Ou seja, desde o final de março até hoje, nem um único contacto oficial ou oficioso foi feito para tentar testar uma solução que se falhar deita por terra toda a operação de venda do Novo Banco. E as obrigações desses investidores continuam naturalmente suspensas e indisponíveis para serem negociadas em mercado.

Deste grupo de credores com que o ECO falou fazem parte obrigacionistas que perderam muito dinheiro quando o Banco de Portugal decidiu transferir 2,2 mil milhões de obrigações do Novo Banco para a esfera de ativos do falido BES. E que por causa disso intentaram uma ação nos tribunais portugueses para tentar travar a venda do Novo Banco. O supervisor, tal como o ECO noticiou, já veio invocar o “interesse público” para que a venda não seja bloqueada.

“Gato escaldado tem medo de água fria”

Traduzido para português, é mais ou menos este o sentimento deste grupo de investidores que olha com desconfiança para a proposta que ainda não chegou, mas que vai implicar perdas adicionais para as carteiras desses gestores de 500 milhões de euros. Seja pela via de um corte do valor nominal, da alteração dos juros ou da mudança de prazos do serviço da dívida.

Este grupo não se cansa de lembrar as palavras do próprio António Costa que criticou publicamente o Banco de Portugal por causa de decisão de transferir dívida Novo Banco para o balanço do falido BES.

Acho que é manifesto hoje que se há algo que penaliza os custos da República, os custos do sistema financeiro, é o facto de os investidores internacionais terem recebido particularmente mal a decisão do Banco de Portugal de, unilateralmente e de uma forma discricionária, ter imposto sacrifícios a certos obrigacionistas em dezembro de 2015.

António Costa

Uma decisão que afastou alguns deste investidores da emissão de dívida subordinada que a Caixa fez em março ou da venda de dívida soberana. Com o BCE presente no mercado todos os dias a comprar divida pública, estas ausências passam relativamente despercebidas. O problema poderá surgir quando terminar o ‘quantitative easing’ do BCE, prometido para dezembro, e regressar o ‘business as usual’.

Três cenários se os fundos rejeitarem a troca “voluntária”

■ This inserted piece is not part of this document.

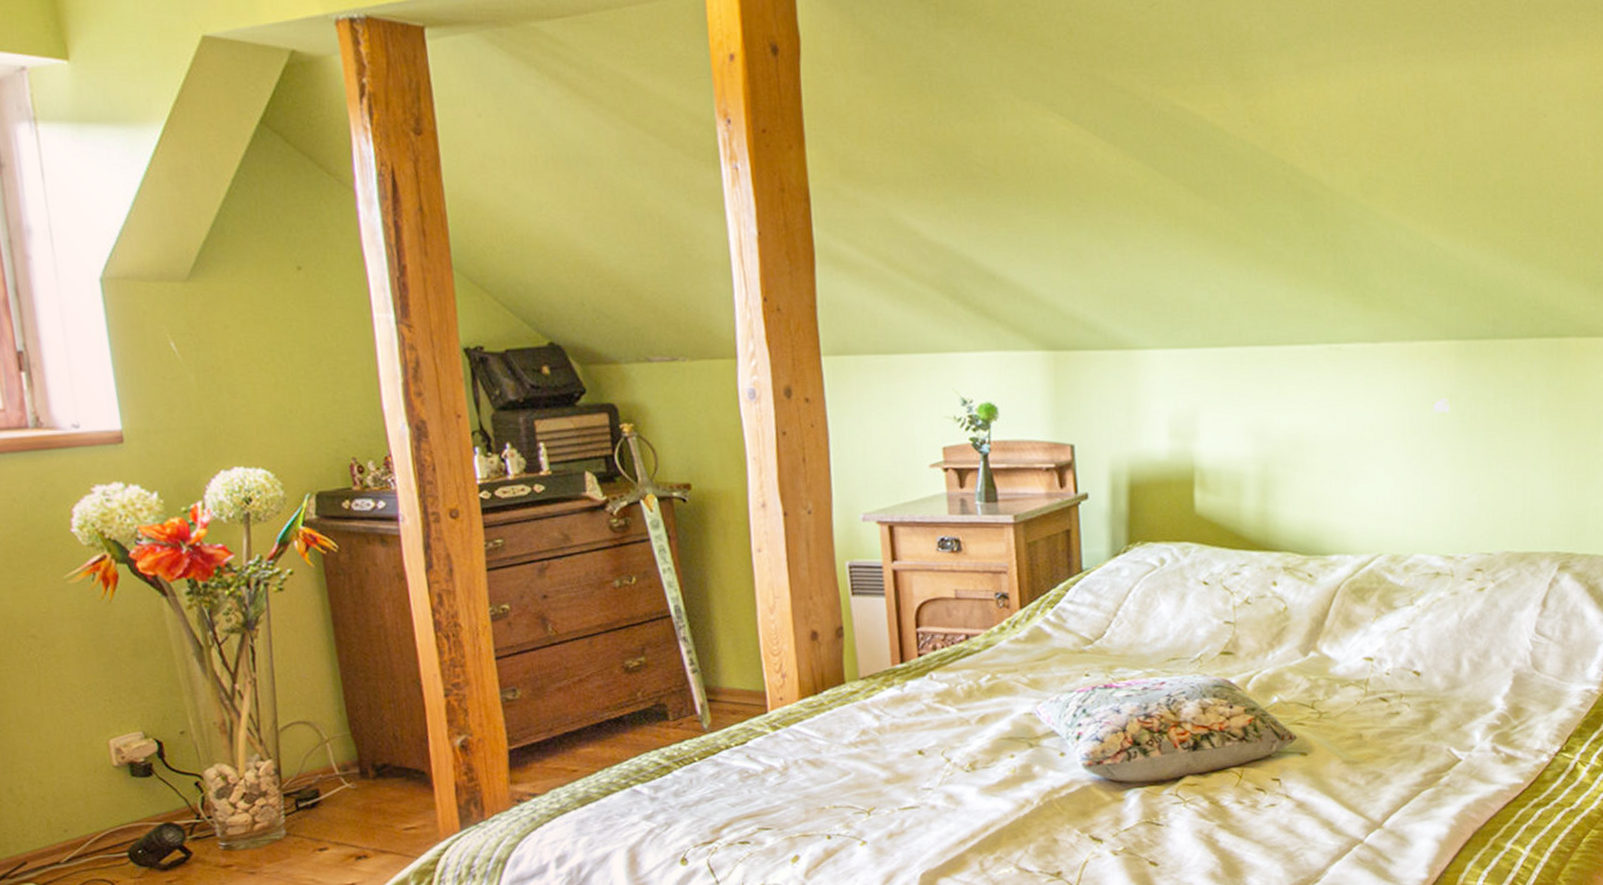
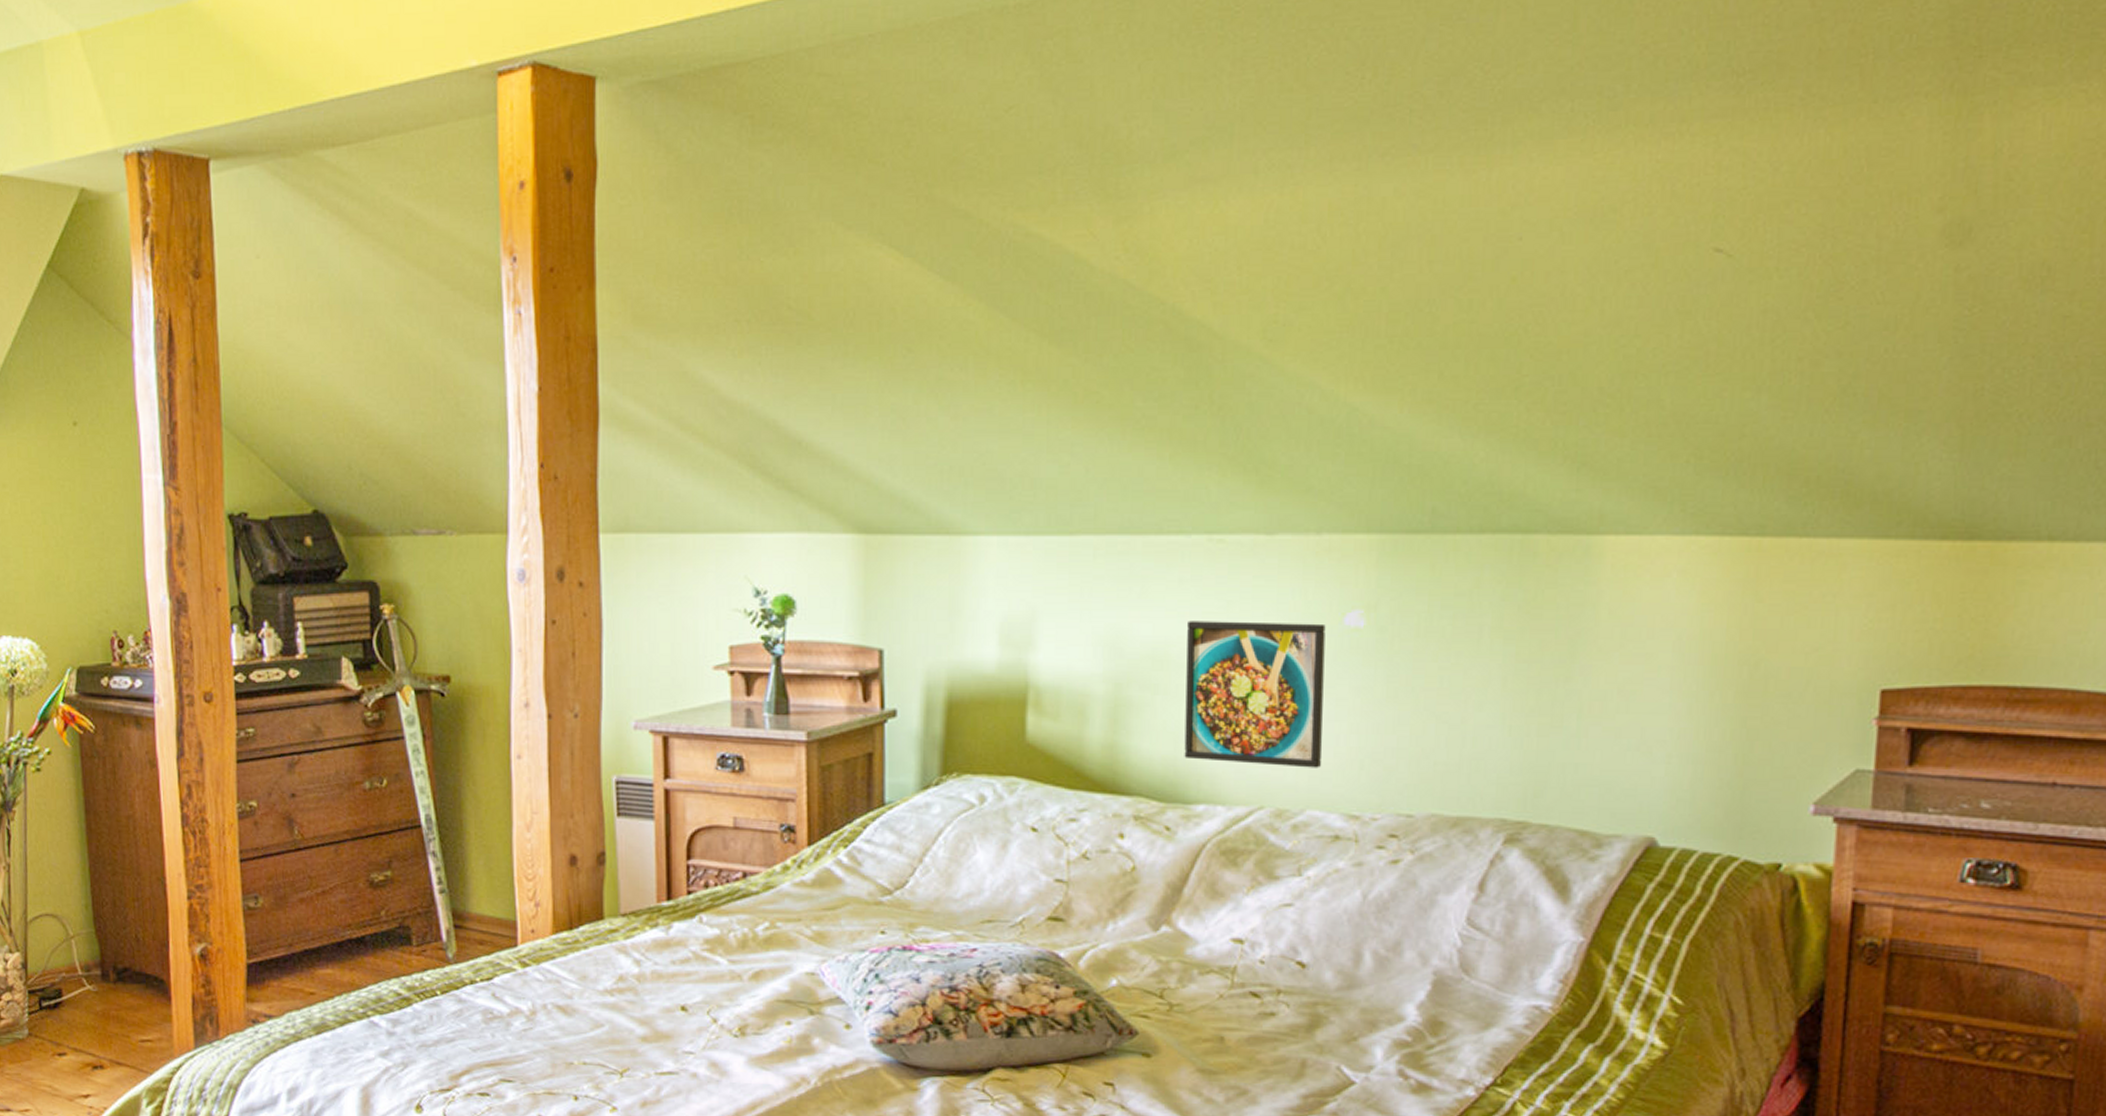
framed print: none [1316,410,1424,522] -> present [1184,621,1326,768]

Caso este grupo decida recusar a operação de Liability Management Exercise que lhe será proposta pelo Fundo de Resolução e pelo Banco de Portugal, a venda do Novo Banco ao Lone Star será abortada e aqui abrem-se pelo menos três cenários possíveis:

  1. É encontrada uma solução alternativa amigável, uma hipótese que naturalmente mais agrada a estes fundos, embora ainda não seja claro qual possa ser.
  2. A operação de troca de dívida deixa de ser voluntária e passa a obrigatória, o que seria uma ação temerária por parte do Governo que poderia hostilizar ainda mais investidores que também são tradicionalmente compradores de divida pública nacional. Este último cenário, noticiado pelo ECO na semana passada, na prática representaria um ‘bail in’ forçado da instituição liderada por António Ramalho.
  3. O banco vai para liquidação, já que que se a venda for abortada, o relógio de Bruxelas e da DGComp voltam a contar e a hipótese remota de desfazer os ativos do banco volta a estar em cima da mesa. Antes do anúncio da venda do Novo Banco ao Lone Star, o prazo para evitar a liquidação era 3 de agosto, uma data que foi congelada por Bruxelas depois da notícia do acordo para a alienação.


Se ninguém acredita na possibilidade de liquidação, pelo menos por iniciativa própria das autoridades portuguesas, a via da resolução também é vista pelos maiores credores como sendo muito remota já que as “leis de resolução impõem perdas para os acionistas — neste caso o Fundo de Resolução — e, em situações extremas, aos próprios depositantes” com mais de 100 mil euros.

Este grupo de credores do Novo Banco tem a faca e o queijo na mão, mas também sabe que em última instância será sempre o Governo e as autoridades portuguesas a decidirem a fatia que lhes será cortada.